__What to produce__: Write the listing out again, exactly as it reads below.

__Records provided__:
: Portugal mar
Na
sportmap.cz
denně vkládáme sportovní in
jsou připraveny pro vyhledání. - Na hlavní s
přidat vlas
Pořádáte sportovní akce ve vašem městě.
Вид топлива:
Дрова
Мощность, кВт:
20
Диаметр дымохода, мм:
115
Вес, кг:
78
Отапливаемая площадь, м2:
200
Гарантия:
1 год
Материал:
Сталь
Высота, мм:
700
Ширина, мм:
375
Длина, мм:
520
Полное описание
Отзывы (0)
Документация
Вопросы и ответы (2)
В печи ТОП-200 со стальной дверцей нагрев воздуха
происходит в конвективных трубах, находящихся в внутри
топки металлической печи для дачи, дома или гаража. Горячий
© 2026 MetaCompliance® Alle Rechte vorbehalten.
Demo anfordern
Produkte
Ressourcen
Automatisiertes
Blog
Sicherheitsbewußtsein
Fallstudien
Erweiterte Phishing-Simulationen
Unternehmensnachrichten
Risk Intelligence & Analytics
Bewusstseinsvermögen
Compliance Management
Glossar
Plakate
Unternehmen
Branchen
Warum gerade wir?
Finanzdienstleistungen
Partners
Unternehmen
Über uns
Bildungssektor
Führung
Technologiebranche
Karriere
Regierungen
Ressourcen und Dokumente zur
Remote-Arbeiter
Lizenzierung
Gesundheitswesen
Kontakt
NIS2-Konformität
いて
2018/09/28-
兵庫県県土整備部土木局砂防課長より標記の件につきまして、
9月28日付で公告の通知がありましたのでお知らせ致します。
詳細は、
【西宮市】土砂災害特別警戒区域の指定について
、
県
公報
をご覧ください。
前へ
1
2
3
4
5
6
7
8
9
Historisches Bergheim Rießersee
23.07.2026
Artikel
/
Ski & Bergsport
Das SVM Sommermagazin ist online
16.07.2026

__Answer to the problem__:
: Portugal mar
Na
sportmap.cz
denně vkládáme sportovní in
jsou připraveny pro vyhledání. - Na hlavní s
přidat vlas
Pořádáte sportovní akce ve vašem městě.
Вид топлива:
Дрова
Мощность, кВт:
20
Диаметр дымохода, мм:
115
Вес, кг:
78
Отапливаемая площадь, м2:
200
Гарантия:
1 год
Материал:
Сталь
Высота, мм:
700
Ширина, мм:
375
Длина, мм:
520
Полное описание
Отзывы (0)
Документация
Вопросы и ответы (2)
В печи ТОП-200 со стальной дверцей нагрев воздуха
происходит в конвективных трубах, находящихся в внутри
топки металлической печи для дачи, дома или гаража. Горячий
© 2026 MetaCompliance® Alle Rechte vorbehalten.
Demo anfordern
Produkte
Ressourcen
Automatisiertes
Blog
Sicherheitsbewußtsein
Fallstudien
Erweiterte Phishing-Simulationen
Unternehmensnachrichten
Risk Intelligence & Analytics
Bewusstseinsvermögen
Compliance Management
Glossar
Plakate
Unternehmen
Branchen
Warum gerade wir?
Finanzdienstleistungen
Partners
Unternehmen
Über uns
Bildungssektor
Führung
Technologiebranche
Karriere
Regierungen
Ressourcen und Dokumente zur
Remote-Arbeiter
Lizenzierung
Gesundheitswesen
Kontakt
NIS2-Konformität
いて
2018/09/28-
兵庫県県土整備部土木局砂防課長より標記の件につきまして、
9月28日付で公告の通知がありましたのでお知らせ致します。
詳細は、
【西宮市】土砂災害特別警戒区域の指定について
、
県
公報
をご覧ください。
前へ
1
2
3
4
5
6
7
8
9
Historisches Bergheim Rießersee
23.07.2026
Artikel
/
Ski & Bergsport
Das SVM Sommermagazin ist online
16.07.2026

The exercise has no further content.